# How do I teach my bunny to use her ramp?



## Katmais_mommy (Apr 11, 2011)

I have my girl, Gopher in a hutch. Every day, I let her, her parents, and her uncle, all out to play in their seperate pens. It's set up so that each hutch leads into a 4'x7' pen. Normally, I let their ramps down and they just hop out. 

This is Gopher's first real hutch experience. I let down her ramp door and she didn't know what to do. I waited but she didnt even notice that it was open. 

Today, instead of teaching her, I just picked her up and put her on the ground in her pen. I wanted her to have enough play time since it's getting dark soon. 

I tried to "show" her the ramp just a few minutes ago and now I have a bloody cut on my hand. 
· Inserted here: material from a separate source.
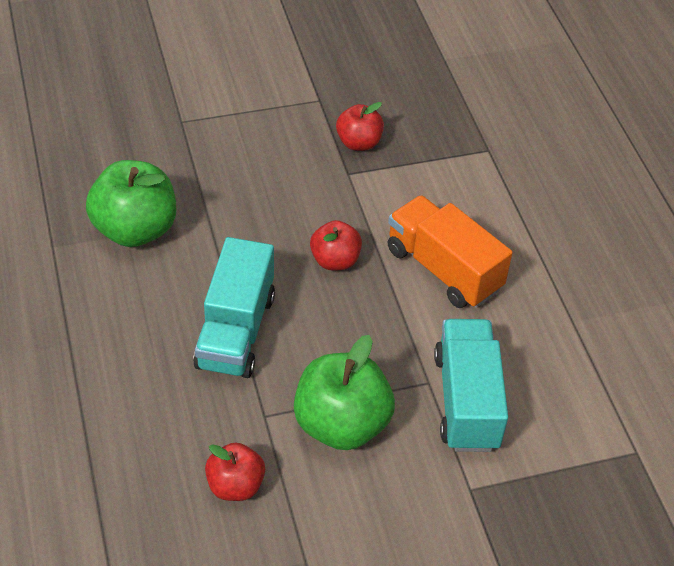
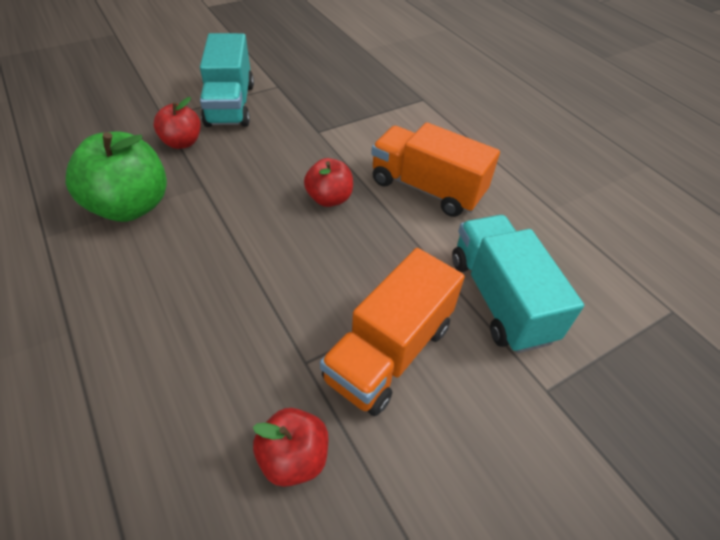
camera: 15 degrees left, 0 degrees up
turquoise truck [193,237,275,378] -> turquoise truck moved to [200,33,254,127]
green apple [294,335,395,450] -> orange truck [320,248,465,416]
red apple [336,102,384,151] -> red apple moved to [153,97,201,149]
My question is, How do I teach her without stressing her out and leading her to maul my hand again? She's a sweet girl and I'll never girve up but I was just wondering how I go about this . Thanks!


----------



## goneforbaroque (Apr 12, 2011)

Food trail


----------



## Nela (Apr 12, 2011)

Yep, I always use food to entice them myself. I had to do that recently with Rolo.


----------



## Katmais_mommy (Apr 12, 2011)

Thanks. Gopher loves food. I guess she gets it from Kody, her bunny Mama


----------



## goneforbaroque (Apr 12, 2011)

Let us know how it works!


----------



## Katmais_mommy (Apr 12, 2011)

Well, it was successful! She didn't like that I teased her but she eventually hopped down the ramp where I placed her food. She was a happy girl! I left her in her pen for most of the day. From inside my house, I could see that she hopped back and forth from her hutch and her pen using the ramp. Thanks, everyone!


----------